The temporal association between the hip fracture subphenotypes and MACE was explored using competing risk regression and SCCS. Since our previous study demonstrated an immediate risk of MACE in hip fracture patients when compared to a healthy control group6, the temporal association was investigated by comparing the post-fracture MACE risk across clusters, following the competing risk regression-based design with hazard ratios computed at 90, 180, 270 and 366 days after index date.

In the SCCS analysis, only patients with both exposure (hip fracture) and outcome (MACE) and with two years of follow-up data available after the index date, were included in the analysis. Patients with the outcome of interest were followed from 366 days before the hip fracture to 732 days after it (Supplementary Fig. 7). The risk periods were 1–60, 61–120 and 121–180 days.
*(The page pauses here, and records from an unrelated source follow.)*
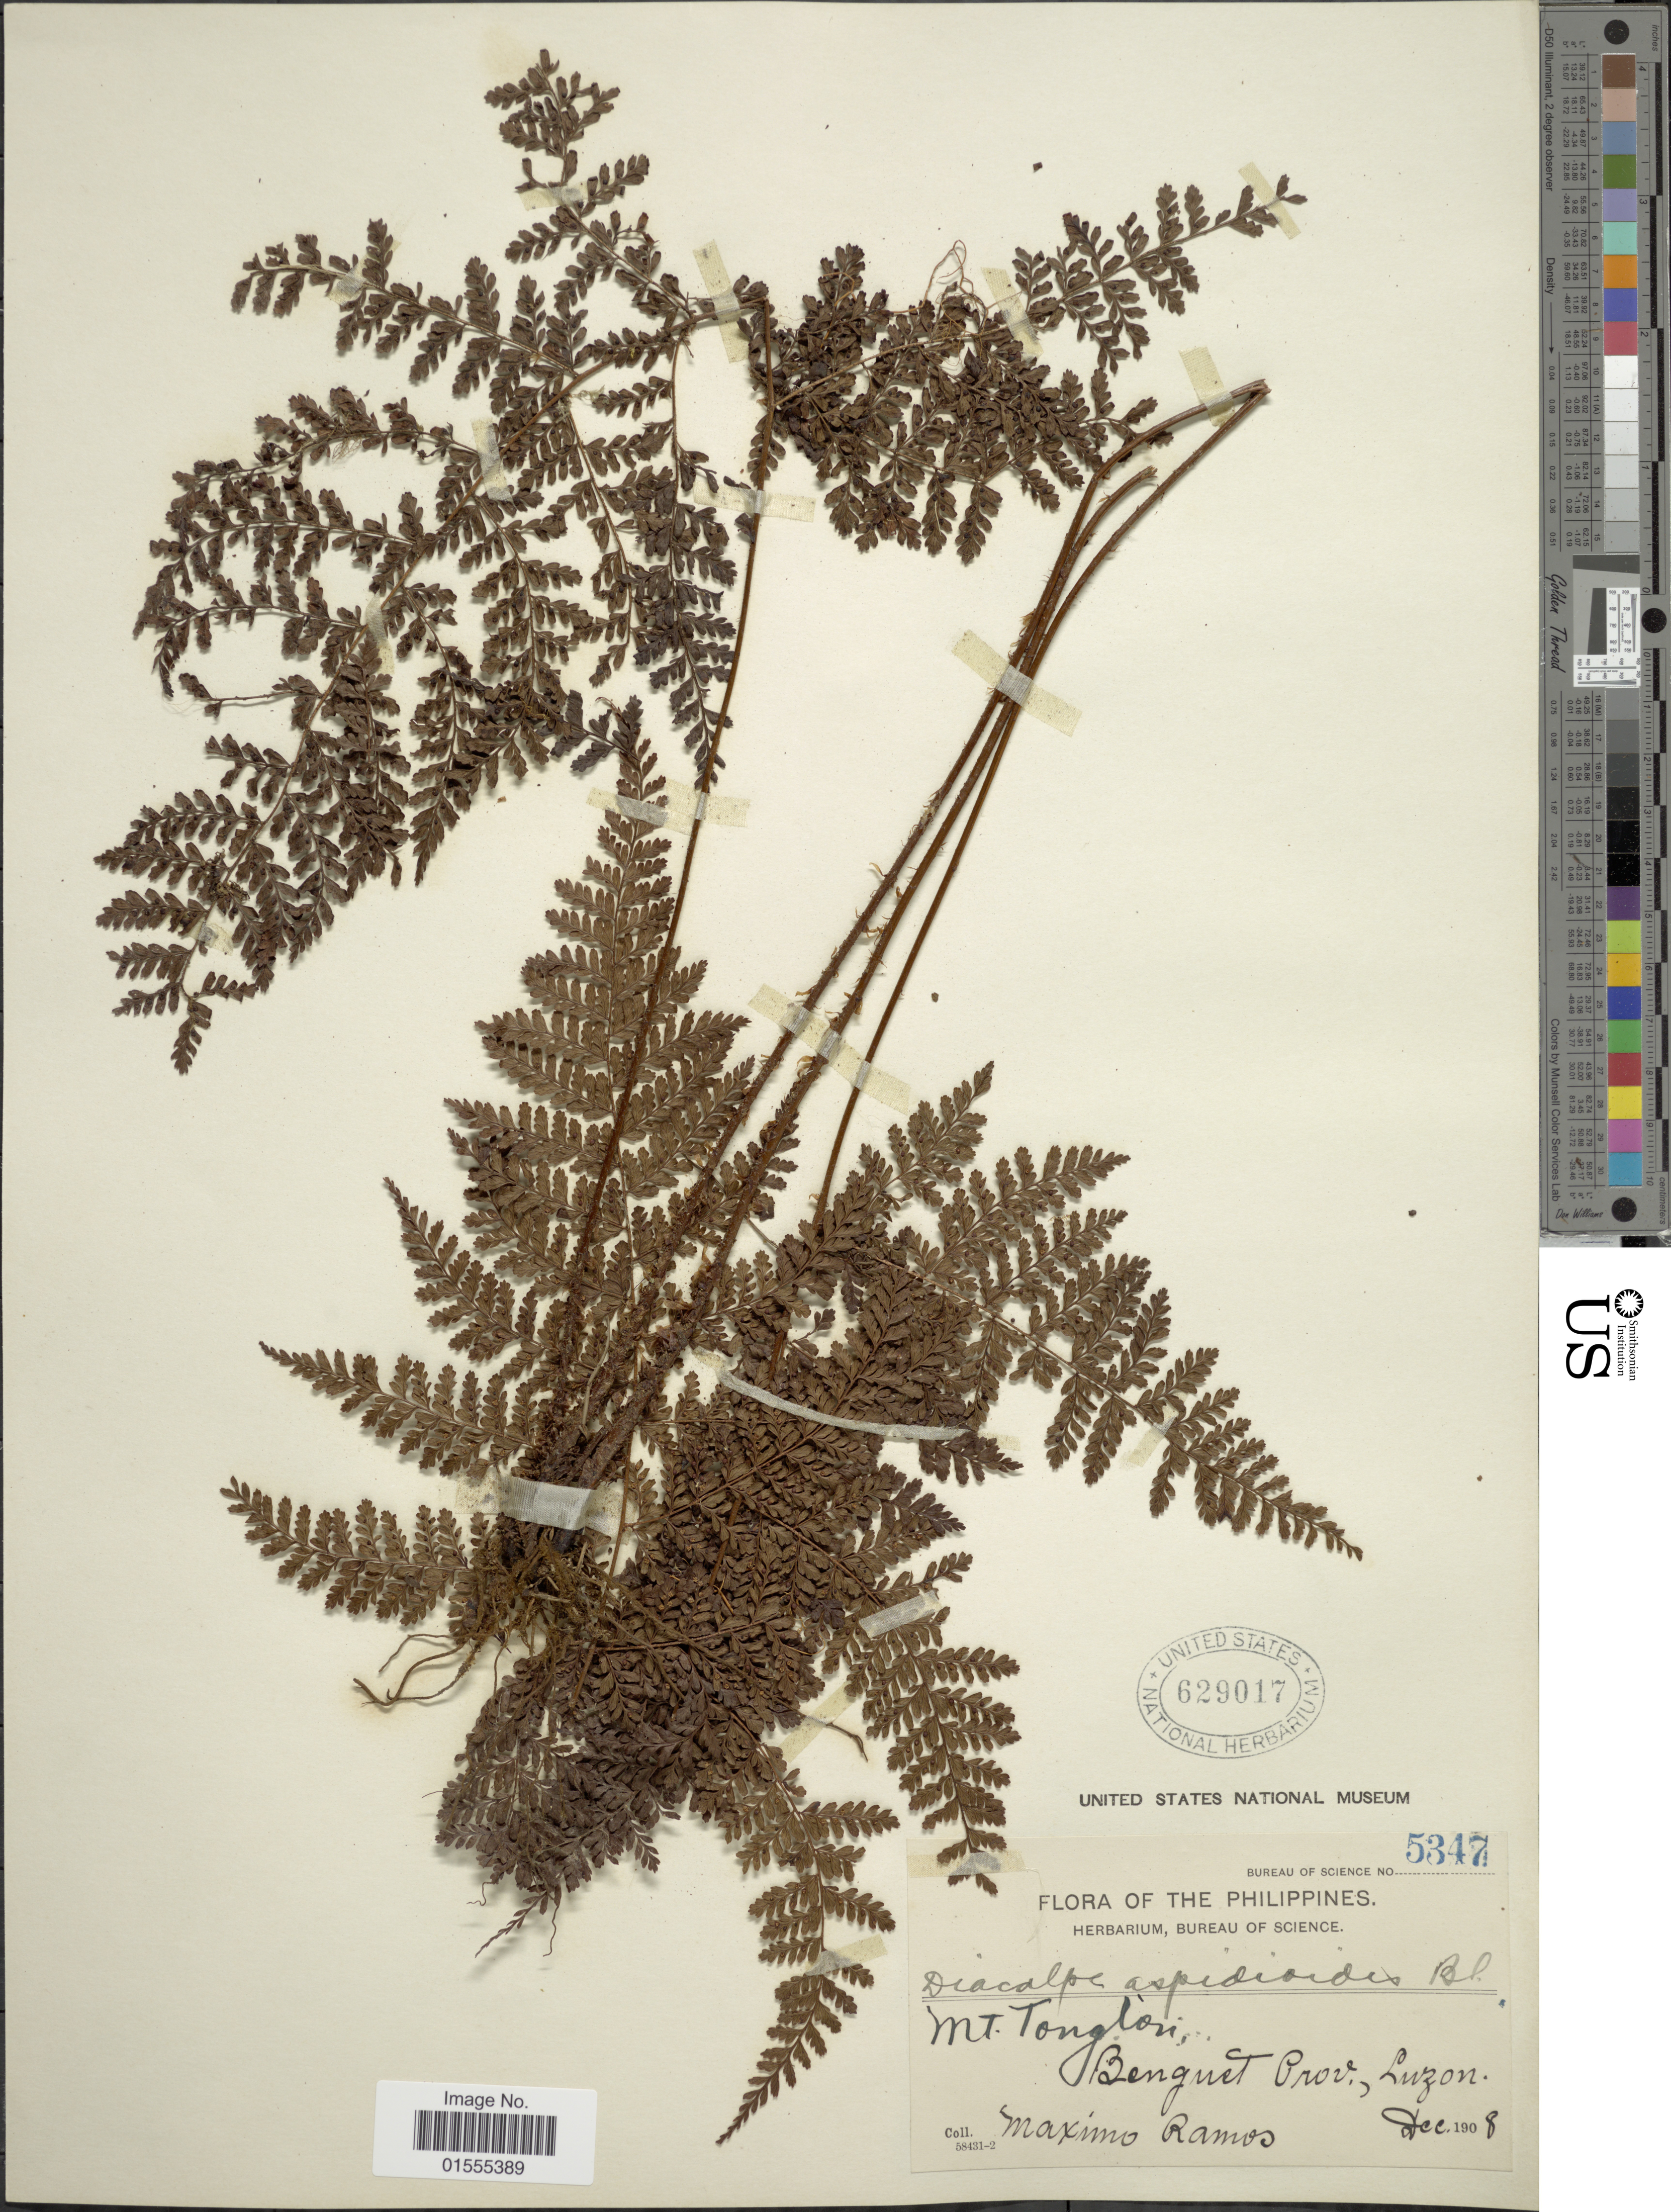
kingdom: Plantae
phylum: Tracheophyta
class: Polypodiopsida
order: Polypodiales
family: Dryopteridaceae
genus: Dryopteris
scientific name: Dryopteris pseudocaenopteris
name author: (Kunze) Li Bing Zhang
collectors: M. Ramos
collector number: Bureau of Science 5347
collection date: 1908-12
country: Philippines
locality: Mt Tonglon, Benguet Prov., Luzon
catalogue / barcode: US 629017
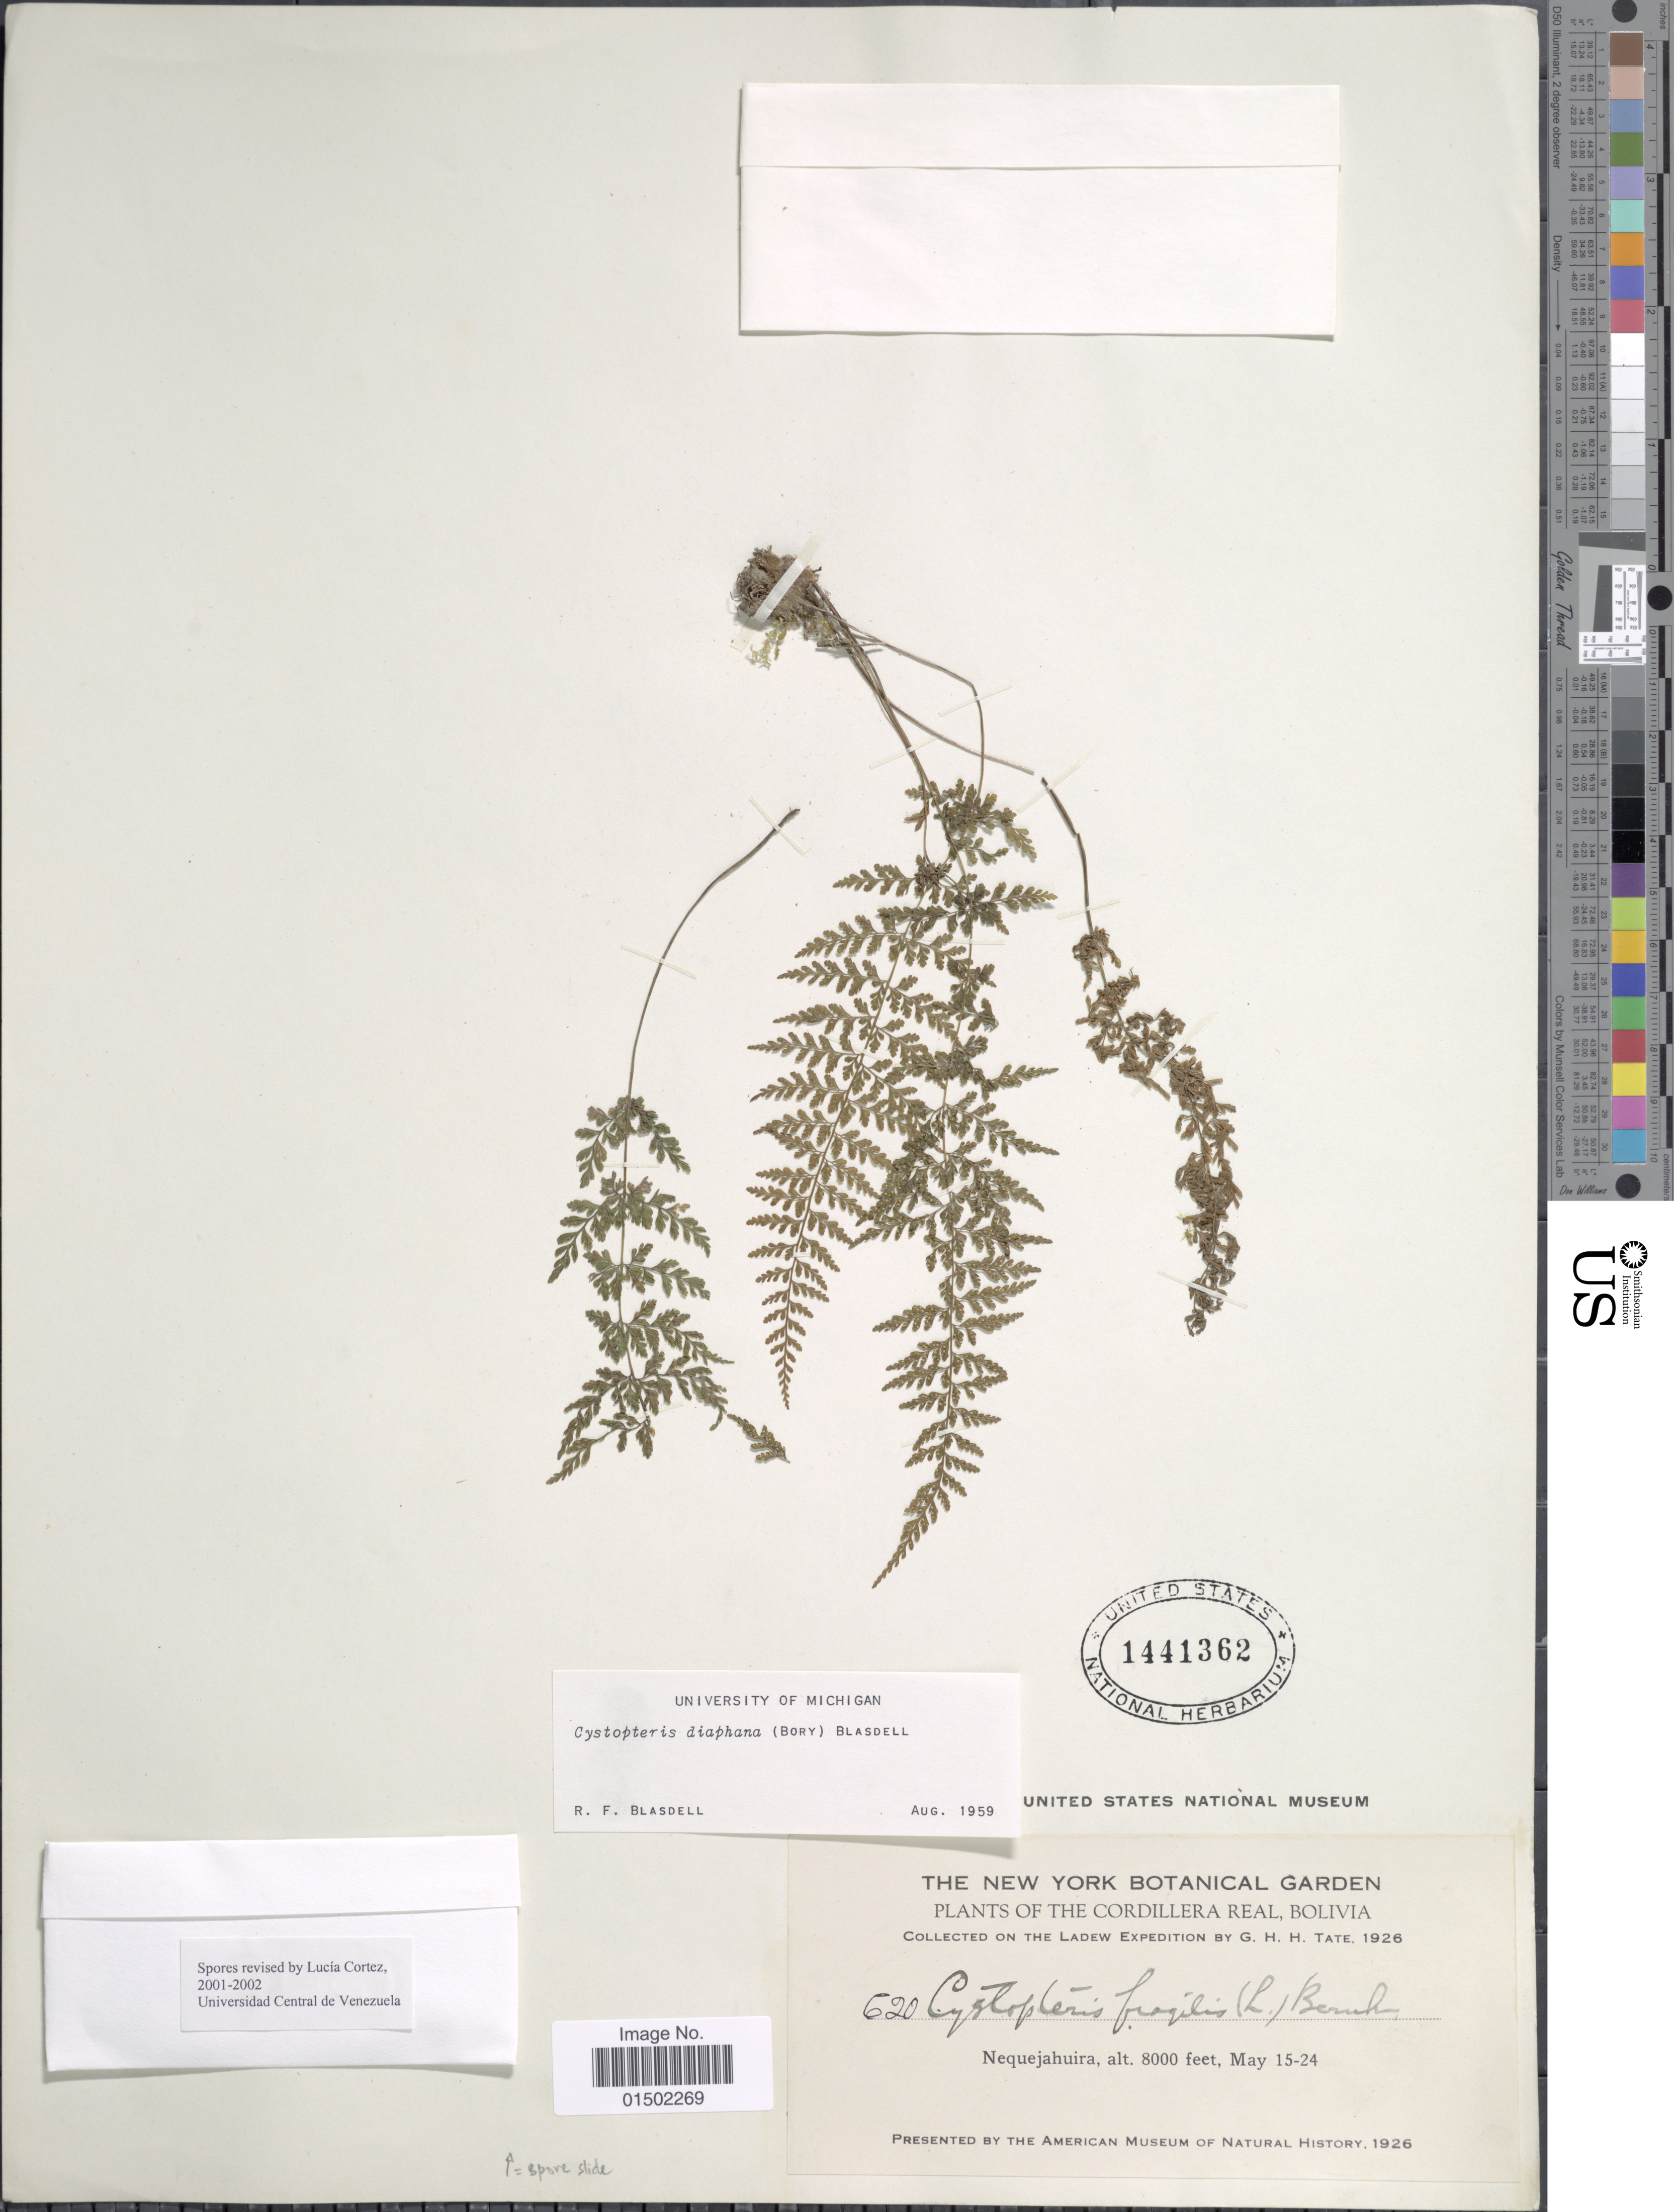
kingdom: Plantae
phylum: Tracheophyta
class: Polypodiopsida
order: Polypodiales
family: Cystopteridaceae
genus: Cystopteris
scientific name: Cystopteris diaphana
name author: (Bory) Blasdell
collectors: G. H. H.Tate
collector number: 620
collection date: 1926-05-15/1926-05-24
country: Bolivia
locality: Cordillera Real. Nequejahuira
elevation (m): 2438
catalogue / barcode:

On the individual level, all the fixed confounders were controlled implicitly; the risk of the event during the risk periods was compared to that of the control periods, where the IRR was constant and equalled 1.0. The null hypothesis, where IRR = 1.0, implied that the event rate remained constant during the entire observation period and was not affected by having a hip fracture. Since we cannot determine whether the event that happened on day 0 was after or before the exposure based on the diagnosis codes and date, we excluded those with events on day 0. All the analyses were also performed in each of the hip fracture subphenotypes.

Only the first event of MACE was included in the SCCS analysis. The SCCS design assumes an event does not influence the subsequent period of observation or subsequent exposures. However, it is known that cardiac events are associated with an increased risk of hip fractures20,48. To address this issue, we adopted the modified SCCS model with event-dependent exposure49. Similarly, SCCS assumes the occurrence of the outcome event does not shorten the observation period50. We therefore excluded those censored before the end of the observational period. The IRRs were adjusted for age at the exposure by quintile age groups. The robustness of the SCCS analysis was evaluated by (1) using shorter exposure intervals (i.e., 1–30, 31–60, 61–90, 91–120, 121–150 and 151–180 days after the exposure), given that MACE occurred in the period 1–30 days after the exposure could be attributed to post-operative cardiac events24 and (2) considering only the post-hip fracture period as the baseline period.

All the statistical analyses were conducted in R51. The R package poLCA52 (version 1.6.0.1) and the R script published by Lezhnina and Kismihok45 (2022) were used to run the LCA, the package “cmprsk” (version 2.2-11) was used to run the competing risk regression53, and the package “SCCS” (version 1.6) was used for the SCCS analyses50.

Reporting summary

Further information on research design is available in the Nature Portfolio Reporting Summary linked to this article.